The impact of hybrid work continues to reverberate in the GTA office market
Market pressure continues to ease in the Greater Toronto Area (GTA) office sector amid a growing tenant preference for the flexibility afforded by hybrid work set-ups, according to Avison Young.
“Changes in the way we work continue to put downward pressure on the volume of square footage leased across the GTA, as tenants right-size, downsize, consolidate, and relocate their real estate needs,” Avison Young said.
The region’s office availability rate also continues its upward trend, rising to 17.8% during the first quarter of 2023. This represented a quarterly increase of 130 basis points.
“As it has since 2020, the availability rate continued to rise in all districts across the GTA,” Avison Young said. “Both direct and sublease availability trended upward once again.”

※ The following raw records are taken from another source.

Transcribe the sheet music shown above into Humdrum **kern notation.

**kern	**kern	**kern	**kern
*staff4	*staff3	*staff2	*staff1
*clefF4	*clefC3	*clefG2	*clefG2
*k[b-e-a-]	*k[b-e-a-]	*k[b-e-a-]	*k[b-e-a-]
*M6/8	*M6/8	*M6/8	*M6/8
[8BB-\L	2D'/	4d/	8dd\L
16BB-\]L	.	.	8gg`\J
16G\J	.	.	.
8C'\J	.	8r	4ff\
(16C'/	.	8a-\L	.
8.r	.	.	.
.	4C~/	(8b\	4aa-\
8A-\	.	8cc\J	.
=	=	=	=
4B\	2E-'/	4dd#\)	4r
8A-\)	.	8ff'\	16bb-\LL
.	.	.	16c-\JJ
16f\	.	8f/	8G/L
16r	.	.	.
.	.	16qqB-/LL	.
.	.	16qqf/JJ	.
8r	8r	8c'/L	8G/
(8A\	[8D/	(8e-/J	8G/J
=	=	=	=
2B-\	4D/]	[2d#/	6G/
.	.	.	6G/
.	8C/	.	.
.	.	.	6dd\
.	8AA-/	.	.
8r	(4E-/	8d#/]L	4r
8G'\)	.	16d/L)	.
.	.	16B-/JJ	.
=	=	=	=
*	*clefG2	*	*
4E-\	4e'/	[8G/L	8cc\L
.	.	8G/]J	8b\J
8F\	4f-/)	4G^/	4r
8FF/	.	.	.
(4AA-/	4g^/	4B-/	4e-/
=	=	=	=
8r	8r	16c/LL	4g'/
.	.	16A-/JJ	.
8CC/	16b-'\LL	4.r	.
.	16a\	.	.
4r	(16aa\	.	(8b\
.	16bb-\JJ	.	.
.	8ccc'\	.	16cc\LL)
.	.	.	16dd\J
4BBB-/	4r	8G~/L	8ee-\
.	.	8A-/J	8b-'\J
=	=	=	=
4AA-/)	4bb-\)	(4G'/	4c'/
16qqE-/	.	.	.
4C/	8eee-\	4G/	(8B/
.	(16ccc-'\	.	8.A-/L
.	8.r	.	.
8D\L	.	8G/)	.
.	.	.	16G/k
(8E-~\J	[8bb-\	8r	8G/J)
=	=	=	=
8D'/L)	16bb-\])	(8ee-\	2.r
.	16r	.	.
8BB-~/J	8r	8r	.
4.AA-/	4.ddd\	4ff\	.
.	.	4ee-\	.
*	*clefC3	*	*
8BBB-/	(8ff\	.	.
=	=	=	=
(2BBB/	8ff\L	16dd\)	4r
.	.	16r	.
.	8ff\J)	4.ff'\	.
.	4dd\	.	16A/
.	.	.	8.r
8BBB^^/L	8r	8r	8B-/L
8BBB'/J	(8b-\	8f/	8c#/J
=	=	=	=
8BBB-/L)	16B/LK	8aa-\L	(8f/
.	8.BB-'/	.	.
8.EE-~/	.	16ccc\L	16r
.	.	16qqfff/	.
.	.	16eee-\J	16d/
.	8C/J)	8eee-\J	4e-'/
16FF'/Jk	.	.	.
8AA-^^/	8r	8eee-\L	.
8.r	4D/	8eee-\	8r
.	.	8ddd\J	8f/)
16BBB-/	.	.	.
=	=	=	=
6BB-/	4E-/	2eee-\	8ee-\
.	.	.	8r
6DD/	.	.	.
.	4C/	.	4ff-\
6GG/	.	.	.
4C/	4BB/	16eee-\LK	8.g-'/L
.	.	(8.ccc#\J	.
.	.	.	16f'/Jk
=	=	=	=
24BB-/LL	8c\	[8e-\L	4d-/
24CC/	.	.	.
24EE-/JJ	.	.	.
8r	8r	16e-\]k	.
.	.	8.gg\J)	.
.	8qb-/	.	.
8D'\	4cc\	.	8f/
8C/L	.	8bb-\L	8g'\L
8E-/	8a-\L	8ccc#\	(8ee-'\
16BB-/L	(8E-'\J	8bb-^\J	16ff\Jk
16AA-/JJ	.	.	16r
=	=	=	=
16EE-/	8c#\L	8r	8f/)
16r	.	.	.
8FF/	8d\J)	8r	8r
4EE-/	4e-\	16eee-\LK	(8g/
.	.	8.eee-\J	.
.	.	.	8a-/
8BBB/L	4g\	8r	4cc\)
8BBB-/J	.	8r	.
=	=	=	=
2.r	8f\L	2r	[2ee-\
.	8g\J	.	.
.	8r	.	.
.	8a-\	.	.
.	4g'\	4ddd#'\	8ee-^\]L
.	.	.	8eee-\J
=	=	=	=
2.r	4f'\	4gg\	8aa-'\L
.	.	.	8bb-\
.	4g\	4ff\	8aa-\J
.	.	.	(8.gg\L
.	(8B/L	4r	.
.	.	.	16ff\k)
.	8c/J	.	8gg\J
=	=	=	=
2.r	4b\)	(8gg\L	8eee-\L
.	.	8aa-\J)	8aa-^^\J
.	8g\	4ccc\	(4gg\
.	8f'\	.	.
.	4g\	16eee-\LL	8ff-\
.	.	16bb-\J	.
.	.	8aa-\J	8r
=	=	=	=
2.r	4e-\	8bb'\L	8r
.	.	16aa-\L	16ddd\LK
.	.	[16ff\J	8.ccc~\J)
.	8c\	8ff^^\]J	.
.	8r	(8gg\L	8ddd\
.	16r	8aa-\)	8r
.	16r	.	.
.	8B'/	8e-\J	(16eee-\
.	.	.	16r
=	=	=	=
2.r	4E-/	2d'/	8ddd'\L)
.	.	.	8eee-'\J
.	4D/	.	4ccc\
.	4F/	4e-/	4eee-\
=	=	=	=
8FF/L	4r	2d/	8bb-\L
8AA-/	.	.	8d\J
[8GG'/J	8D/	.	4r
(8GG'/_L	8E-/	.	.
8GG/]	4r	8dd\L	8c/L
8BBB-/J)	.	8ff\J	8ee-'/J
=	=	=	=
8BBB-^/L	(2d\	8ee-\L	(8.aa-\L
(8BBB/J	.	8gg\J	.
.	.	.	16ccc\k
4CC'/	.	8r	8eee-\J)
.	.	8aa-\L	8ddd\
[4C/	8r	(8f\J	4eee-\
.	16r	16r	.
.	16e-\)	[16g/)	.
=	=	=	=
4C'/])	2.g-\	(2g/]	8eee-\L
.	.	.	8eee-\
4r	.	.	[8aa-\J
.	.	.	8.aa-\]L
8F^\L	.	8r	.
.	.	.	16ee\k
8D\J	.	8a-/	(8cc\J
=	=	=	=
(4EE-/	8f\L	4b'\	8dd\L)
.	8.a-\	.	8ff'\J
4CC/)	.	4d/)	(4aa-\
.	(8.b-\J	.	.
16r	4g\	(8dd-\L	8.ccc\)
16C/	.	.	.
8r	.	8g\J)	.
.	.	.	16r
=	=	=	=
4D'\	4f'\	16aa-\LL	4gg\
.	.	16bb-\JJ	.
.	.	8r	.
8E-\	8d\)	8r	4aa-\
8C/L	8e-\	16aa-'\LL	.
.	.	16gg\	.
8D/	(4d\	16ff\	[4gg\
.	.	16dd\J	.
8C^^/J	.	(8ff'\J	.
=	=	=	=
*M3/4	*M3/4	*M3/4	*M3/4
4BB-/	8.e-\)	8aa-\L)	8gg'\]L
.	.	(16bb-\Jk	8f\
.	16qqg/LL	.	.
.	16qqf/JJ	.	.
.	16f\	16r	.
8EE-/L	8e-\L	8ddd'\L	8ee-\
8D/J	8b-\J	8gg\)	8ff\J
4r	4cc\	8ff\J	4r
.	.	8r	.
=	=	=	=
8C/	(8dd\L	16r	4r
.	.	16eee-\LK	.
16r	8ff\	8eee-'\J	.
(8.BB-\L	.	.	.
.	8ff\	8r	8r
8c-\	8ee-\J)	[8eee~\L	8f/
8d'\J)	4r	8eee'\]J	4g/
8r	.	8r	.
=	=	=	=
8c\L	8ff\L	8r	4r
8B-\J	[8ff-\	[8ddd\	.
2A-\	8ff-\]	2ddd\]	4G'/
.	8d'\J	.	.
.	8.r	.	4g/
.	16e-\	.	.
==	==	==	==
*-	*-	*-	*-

As of Q1 2023, more than 35 million square feet of office space was available for lease in the GTA.
“Many tenants are taking advantage of the opportunity to secure better (and sometimes bigger) premises for their businesses,” Avison Young said. “As some users shed space, the range of options benefits those looking to upgrade.”
Such a flight to quality will benefit class A assets, particularly those that are strategically located near transit hubs.
“Owners of other buildings will be assessing their strategies to remain competitive in attracting and retaining tenants – and looking for ways to differentiate their assets in the marketplace, such as building amenities or lobby renovations,” Avison Young said.
Built-out spaces will also prove to be among the most attractive choices for occupiers.
“High construction costs, shorter lease terms, and uncertainty about the future are motivating many tenants to look for spaces that are move-in ready – such as model suites, turnkeys, and well-built-out and furnished sublease spaces – to save on time, stress, and capital,” Avison Young said.